Extracted entries below:
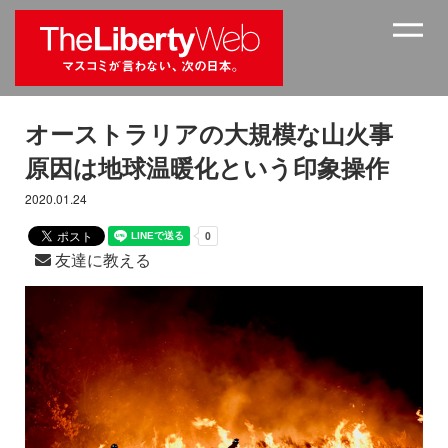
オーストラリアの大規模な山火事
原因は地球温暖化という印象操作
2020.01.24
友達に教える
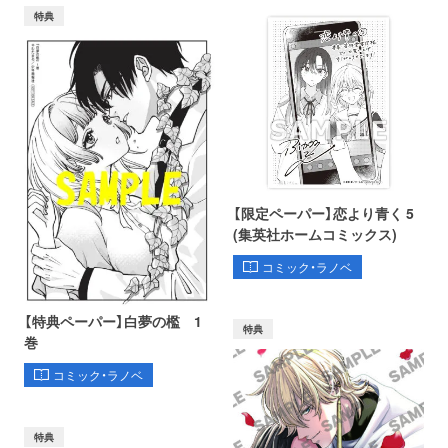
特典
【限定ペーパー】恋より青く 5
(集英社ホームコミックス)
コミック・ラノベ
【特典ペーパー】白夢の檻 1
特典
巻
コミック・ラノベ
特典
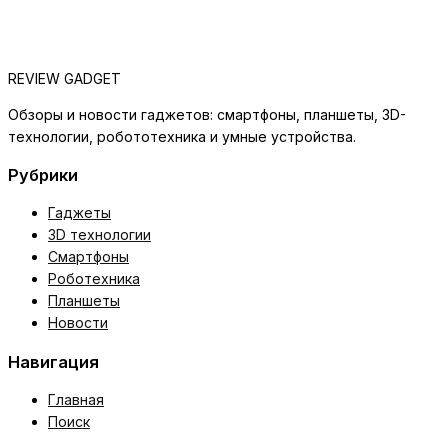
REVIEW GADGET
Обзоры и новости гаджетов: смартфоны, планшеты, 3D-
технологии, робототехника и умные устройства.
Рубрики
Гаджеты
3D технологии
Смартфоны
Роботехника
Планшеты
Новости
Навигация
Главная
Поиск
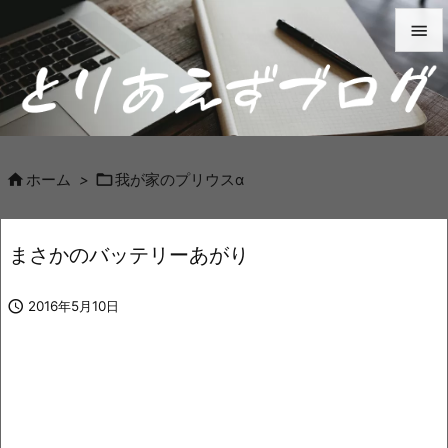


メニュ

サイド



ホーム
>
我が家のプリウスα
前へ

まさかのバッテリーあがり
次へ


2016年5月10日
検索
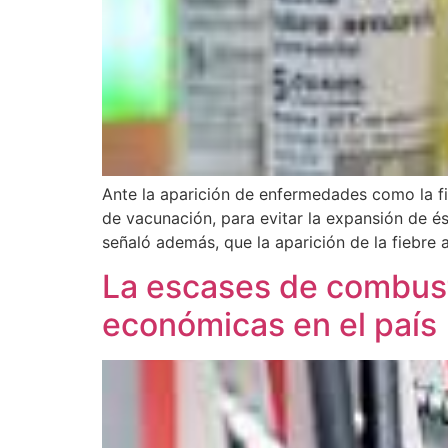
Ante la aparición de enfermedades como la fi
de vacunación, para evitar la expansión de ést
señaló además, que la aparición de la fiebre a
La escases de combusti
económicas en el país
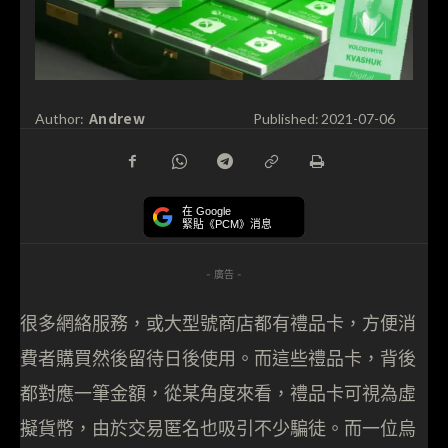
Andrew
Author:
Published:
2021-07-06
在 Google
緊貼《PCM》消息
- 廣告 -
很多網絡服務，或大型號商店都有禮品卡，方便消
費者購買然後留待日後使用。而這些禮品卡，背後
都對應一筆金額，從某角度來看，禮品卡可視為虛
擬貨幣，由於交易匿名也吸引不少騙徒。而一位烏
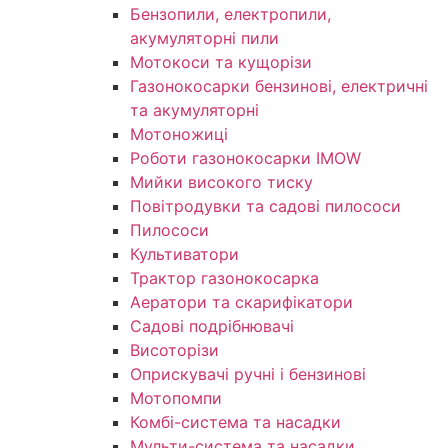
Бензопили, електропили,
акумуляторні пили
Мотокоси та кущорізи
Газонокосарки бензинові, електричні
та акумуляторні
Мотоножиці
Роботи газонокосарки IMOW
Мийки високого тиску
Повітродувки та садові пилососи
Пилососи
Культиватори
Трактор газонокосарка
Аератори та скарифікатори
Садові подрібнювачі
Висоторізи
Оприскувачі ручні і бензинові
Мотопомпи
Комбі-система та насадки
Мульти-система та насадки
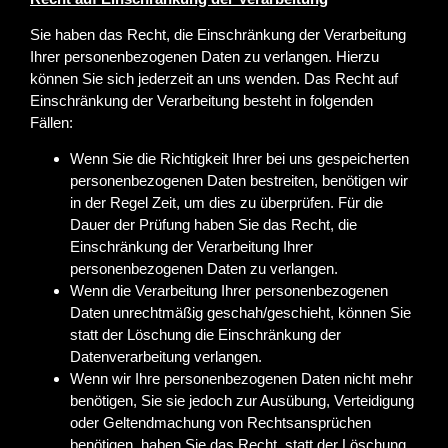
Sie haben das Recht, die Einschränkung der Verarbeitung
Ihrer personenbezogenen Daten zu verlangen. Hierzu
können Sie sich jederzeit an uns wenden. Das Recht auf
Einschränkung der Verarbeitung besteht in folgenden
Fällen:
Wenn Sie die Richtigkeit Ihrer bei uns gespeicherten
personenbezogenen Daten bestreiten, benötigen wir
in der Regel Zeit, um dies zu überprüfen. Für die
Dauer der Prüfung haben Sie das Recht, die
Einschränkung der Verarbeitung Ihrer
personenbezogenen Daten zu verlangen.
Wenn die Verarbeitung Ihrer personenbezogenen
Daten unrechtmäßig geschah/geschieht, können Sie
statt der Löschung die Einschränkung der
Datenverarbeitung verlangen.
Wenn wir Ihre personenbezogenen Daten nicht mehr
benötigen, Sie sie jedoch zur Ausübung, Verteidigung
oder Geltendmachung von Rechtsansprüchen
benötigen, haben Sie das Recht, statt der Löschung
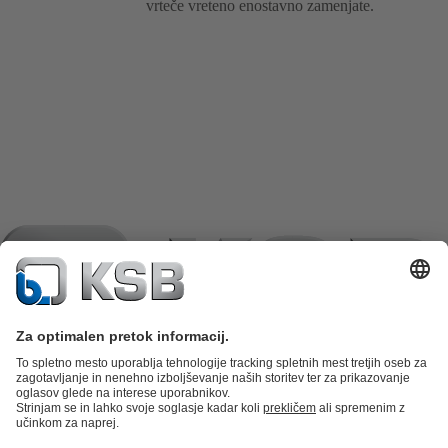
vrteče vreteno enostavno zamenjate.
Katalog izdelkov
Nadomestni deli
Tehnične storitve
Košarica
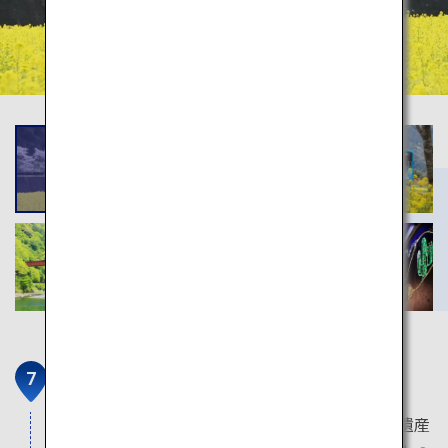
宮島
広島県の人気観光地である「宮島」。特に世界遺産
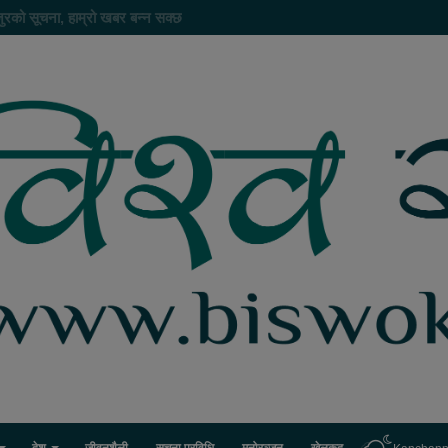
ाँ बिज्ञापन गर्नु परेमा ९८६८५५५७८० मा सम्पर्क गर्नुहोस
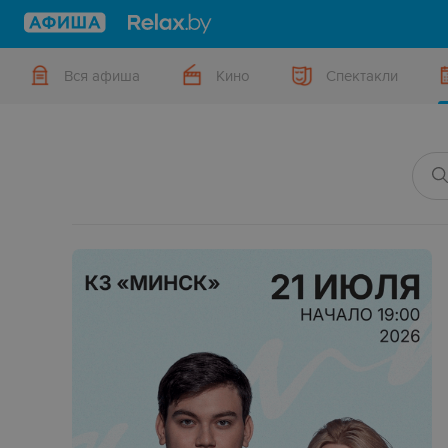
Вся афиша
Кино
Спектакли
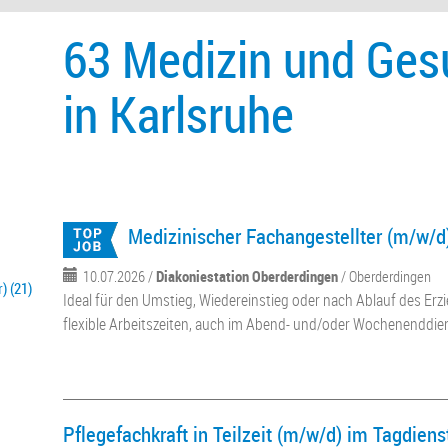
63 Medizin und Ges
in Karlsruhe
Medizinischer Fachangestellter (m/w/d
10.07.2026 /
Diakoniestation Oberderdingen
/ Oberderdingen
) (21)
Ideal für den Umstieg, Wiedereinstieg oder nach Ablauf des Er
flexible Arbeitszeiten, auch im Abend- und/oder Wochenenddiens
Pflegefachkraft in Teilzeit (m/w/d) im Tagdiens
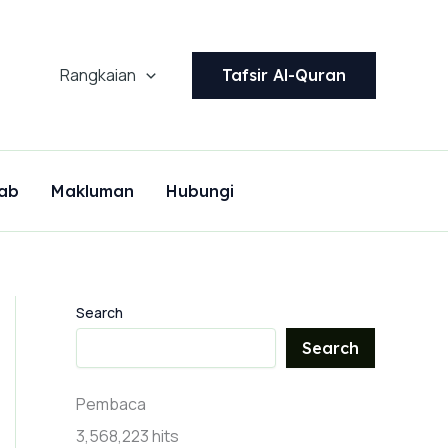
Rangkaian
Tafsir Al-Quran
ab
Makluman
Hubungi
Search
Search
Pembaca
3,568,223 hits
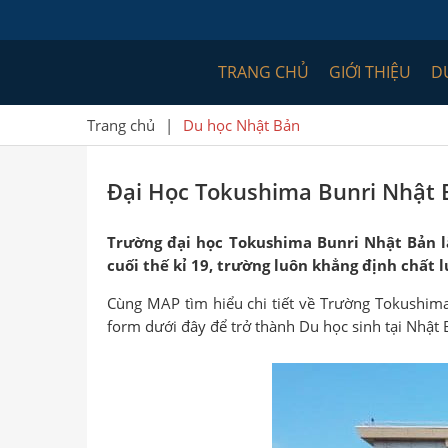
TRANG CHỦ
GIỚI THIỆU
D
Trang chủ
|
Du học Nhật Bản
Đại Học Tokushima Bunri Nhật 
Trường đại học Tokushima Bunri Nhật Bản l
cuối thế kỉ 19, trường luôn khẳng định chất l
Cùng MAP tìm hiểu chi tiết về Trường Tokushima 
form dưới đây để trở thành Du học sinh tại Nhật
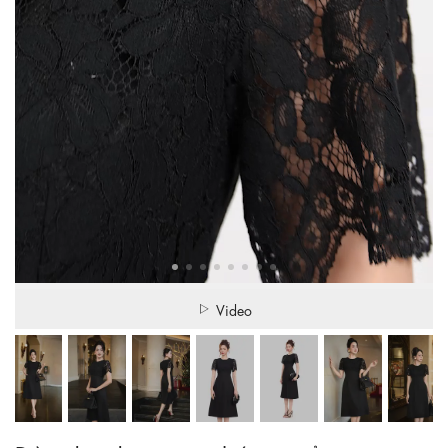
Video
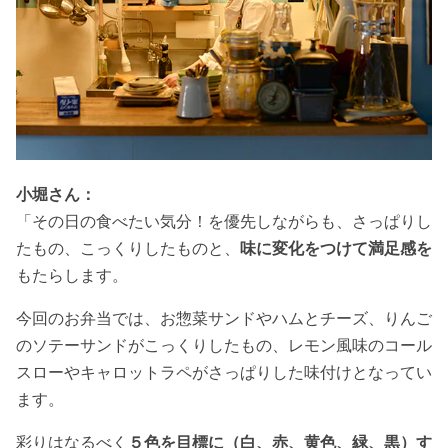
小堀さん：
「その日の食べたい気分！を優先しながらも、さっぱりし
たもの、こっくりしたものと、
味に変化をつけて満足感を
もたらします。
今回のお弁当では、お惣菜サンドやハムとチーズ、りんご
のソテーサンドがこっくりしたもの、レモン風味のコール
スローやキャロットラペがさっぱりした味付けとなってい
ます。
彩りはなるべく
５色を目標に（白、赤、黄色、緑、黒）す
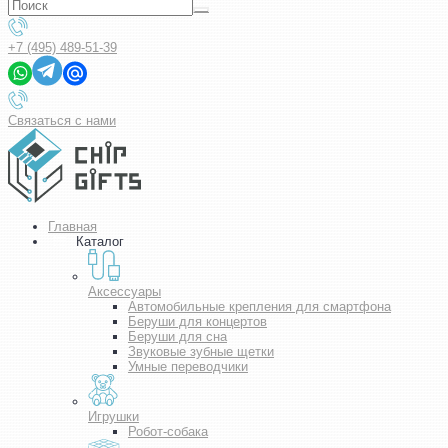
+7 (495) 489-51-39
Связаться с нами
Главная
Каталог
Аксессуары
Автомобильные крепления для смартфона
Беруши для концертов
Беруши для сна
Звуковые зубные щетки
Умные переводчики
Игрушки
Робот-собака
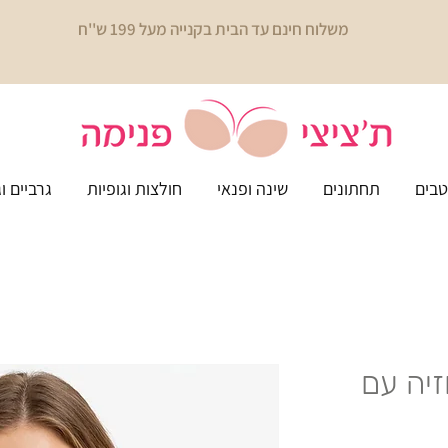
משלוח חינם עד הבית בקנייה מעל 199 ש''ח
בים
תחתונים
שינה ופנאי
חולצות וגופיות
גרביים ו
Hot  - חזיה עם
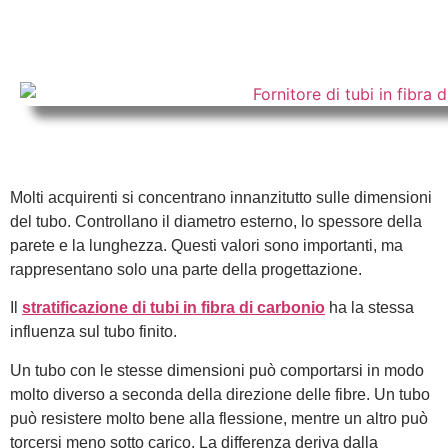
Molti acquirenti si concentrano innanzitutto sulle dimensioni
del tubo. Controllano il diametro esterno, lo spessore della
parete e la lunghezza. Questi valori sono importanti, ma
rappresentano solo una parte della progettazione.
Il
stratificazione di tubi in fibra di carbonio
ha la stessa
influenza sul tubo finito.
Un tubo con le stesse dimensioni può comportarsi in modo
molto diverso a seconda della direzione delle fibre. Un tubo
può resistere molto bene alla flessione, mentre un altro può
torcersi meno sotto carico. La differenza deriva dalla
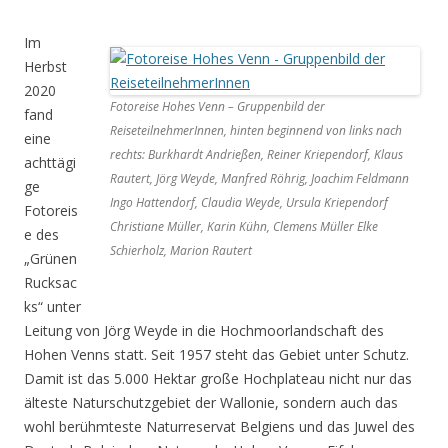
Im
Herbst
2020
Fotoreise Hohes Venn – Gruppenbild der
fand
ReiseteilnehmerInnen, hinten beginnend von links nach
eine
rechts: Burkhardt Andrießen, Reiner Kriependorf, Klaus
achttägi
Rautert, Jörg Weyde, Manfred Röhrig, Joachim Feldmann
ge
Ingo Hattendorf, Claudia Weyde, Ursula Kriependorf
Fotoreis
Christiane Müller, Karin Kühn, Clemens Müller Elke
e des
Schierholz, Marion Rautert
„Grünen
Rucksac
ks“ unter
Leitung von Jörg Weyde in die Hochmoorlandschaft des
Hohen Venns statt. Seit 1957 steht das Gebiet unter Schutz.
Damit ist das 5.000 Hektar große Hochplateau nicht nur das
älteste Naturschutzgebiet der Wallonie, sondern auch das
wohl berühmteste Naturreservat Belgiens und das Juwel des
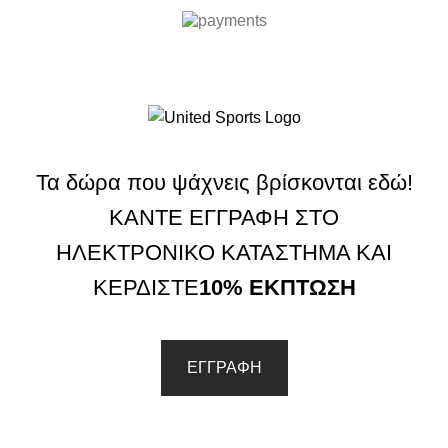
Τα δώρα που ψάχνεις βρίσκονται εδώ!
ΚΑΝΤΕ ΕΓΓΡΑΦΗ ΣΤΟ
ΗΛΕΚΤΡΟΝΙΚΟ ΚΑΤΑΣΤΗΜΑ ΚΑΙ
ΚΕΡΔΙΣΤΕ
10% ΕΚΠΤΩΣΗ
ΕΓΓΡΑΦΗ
End of Extracted entries.
* [Task] Print out the complete listing above exactly, dropping each image.

* [Exercise result]
オーストラリアの大規模な山火事
原因は地球温暖化という印象操作
2020.01.24
友達に教える
特典
【限定ペーパー】恋より青く 5
(集英社ホームコミックス)
コミック・ラノベ
【特典ペーパー】白夢の檻 1
特典
巻
コミック・ラノベ
特典
REVIEW GADGET
Обзоры и новости гаджетов: смартфоны, планшеты, 3D-
технологии, робототехника и умные устройства.
Рубрики
Гаджеты
3D технологии
Смартфоны
Роботехника
Планшеты
Новости
Навигация
Главная
Поиск


メニュ

サイド



ホーム
>
我が家のプリウスα
前へ

まさかのバッテリーあがり
次へ


2016年5月10日
検索
Ante la aparición de enfermedades como la fi
de vacunación, para evitar la expansión de ést
señaló además, que la aparición de la fiebre a
La escases de combusti
económicas en el país
Andrew
Author:
Published:
2021-07-06
在 Google
緊貼《PCM》消息
- 廣告 -
很多網絡服務，或大型號商店都有禮品卡，方便消
費者購買然後留待日後使用。而這些禮品卡，背後
都對應一筆金額，從某角度來看，禮品卡可視為虛
擬貨幣，由於交易匿名也吸引不少騙徒。而一位烏
Бензопили, електропили,
акумуляторні пили
Мотокоси та кущорізи
Газонокосарки бензинові, електричні
та акумуляторні
Мотоножиці
Роботи газонокосарки IMOW
Мийки високого тиску
Повітродувки та садові пилососи
Пилососи
Культиватори
Трактор газонокосарка
Аератори та скарифікатори
Садові подрібнювачі
Висоторізи
Оприскувачі ручні і бензинові
Мотопомпи
Комбі-система та насадки
Мульти-система та насадки
Sie haben das Recht, die Einschränkung der Verarbeitung
Ihrer personenbezogenen Daten zu verlangen. Hierzu
können Sie sich jederzeit an uns wenden. Das Recht auf
Einschränkung der Verarbeitung besteht in folgenden
Fällen:
Wenn Sie die Richtigkeit Ihrer bei uns gespeicherten
personenbezogenen Daten bestreiten, benötigen wir
in der Regel Zeit, um dies zu überprüfen. Für die
Dauer der Prüfung haben Sie das Recht, die
Einschränkung der Verarbeitung Ihrer
personenbezogenen Daten zu verlangen.
Wenn die Verarbeitung Ihrer personenbezogenen
Daten unrechtmäßig geschah/geschieht, können Sie
statt der Löschung die Einschränkung der
Datenverarbeitung verlangen.
Wenn wir Ihre personenbezogenen Daten nicht mehr
benötigen, Sie sie jedoch zur Ausübung, Verteidigung
oder Geltendmachung von Rechtsansprüchen
benötigen, haben Sie das Recht, statt der Löschung
vrteče vreteno enostavno zamenjate.
Katalog izdelkov
Nadomestni deli
Tehnične storitve
Košarica
宮島
広島県の人気観光地である「宮島」。特に世界遺産
ाँ बिज्ञापन गर्नु परेमा ९८६८५५५७८० मा सम्पर्क गर्नुहोस
Вся афиша
Кино
Спектакли
63 Medizin und Ges
in Karlsruhe
Medizinischer Fachangestellter (m/w/d
10.07.2026 /
Diakoniestation Oberderdingen
/ Oberderdingen
) (21)
Ideal für den Umstieg, Wiedereinstieg oder nach Ablauf des Er
flexible Arbeitszeiten, auch im Abend- und/oder Wochenenddiens
Pflegefachkraft in Teilzeit (m/w/d) im Tagdiens
Rangkaian
Tafsir Al-Quran
ab
Makluman
Hubungi
Search
Search
Pembaca
3,568,223 hits
TRANG CHỦ
GIỚI THIỆU
D
Trang chủ
|
Du học Nhật Bản
Đại Học Tokushima Bunri Nhật 
Trường đại học Tokushima Bunri Nhật Bản l
cuối thế kỉ 19, trường luôn khẳng định chất l
Cùng MAP tìm hiểu chi tiết về Trường Tokushima 
form dưới đây để trở thành Du học sinh tại Nhật
Video
小堀さん：
「その日の食べたい気分！を優先しながらも、さっぱりし
たもの、こっくりしたものと、
味に変化をつけて満足感を
もたらします。
今回のお弁当では、お惣菜サンドやハムとチーズ、りんご
のソテーサンドがこっくりしたもの、レモン風味のコール
スローやキャロットラペがさっぱりした味付けとなってい
ます。
彩りはなるべく
５色を目標に（白、赤、黄色、緑、黒）す
+7 (495) 489-51-39
Связаться с нами
Главная
Каталог
Аксессуары
Автомобильные крепления для смартфона
Беруши для концертов
Беруши для сна
Звуковые зубные щетки
Умные переводчики
Игрушки
Робот-собака
משלוח חינם עד הבית בקנייה מעל 199 ש''ח
בים
תחתונים
שינה ופנאי
חולצות וגופיות
גרביים ו
Hot  - חזיה עם
Molti acquirenti si concentrano innanzitutto sulle dimensioni
del tubo. Controllano il diametro esterno, lo spessore della
parete e la lunghezza. Questi valori sono importanti, ma
rappresentano solo una parte della progettazione.
Il
stratificazione di tubi in fibra di carbonio
ha la stessa
influenza sul tubo finito.
Un tubo con le stesse dimensioni può comportarsi in modo
molto diverso a seconda della direzione delle fibre. Un tubo
può resistere molto bene alla flessione, mentre un altro può
torcersi meno sotto carico. La differenza deriva dalla
Im
Herbst
2020
Fotoreise Hohes Venn – Gruppenbild der
fand
ReiseteilnehmerInnen, hinten beginnend von links nach
eine
rechts: Burkhardt Andrießen, Reiner Kriependorf, Klaus
achttägi
Rautert, Jörg Weyde, Manfred Röhrig, Joachim Feldmann
ge
Ingo Hattendorf, Claudia Weyde, Ursula Kriependorf
Fotoreis
Christiane Müller, Karin Kühn, Clemens Müller Elke
e des
Schierholz, Marion Rautert
„Grünen
Rucksac
ks“ unter
Leitung von Jörg Weyde in die Hochmoorlandschaft des
Hohen Venns statt. Seit 1957 steht das Gebiet unter Schutz.
Damit ist das 5.000 Hektar große Hochplateau nicht nur das
älteste Naturschutzgebiet der Wallonie, sondern auch das
wohl berühmteste Naturreservat Belgiens und das Juwel des
Τα δώρα που ψάχνεις βρίσκονται εδώ!
ΚΑΝΤΕ ΕΓΓΡΑΦΗ ΣΤΟ
ΗΛΕΚΤΡΟΝΙΚΟ ΚΑΤΑΣΤΗΜΑ ΚΑΙ
ΚΕΡΔΙΣΤΕ
10% ΕΚΠΤΩΣΗ
ΕΓΓΡΑΦΗ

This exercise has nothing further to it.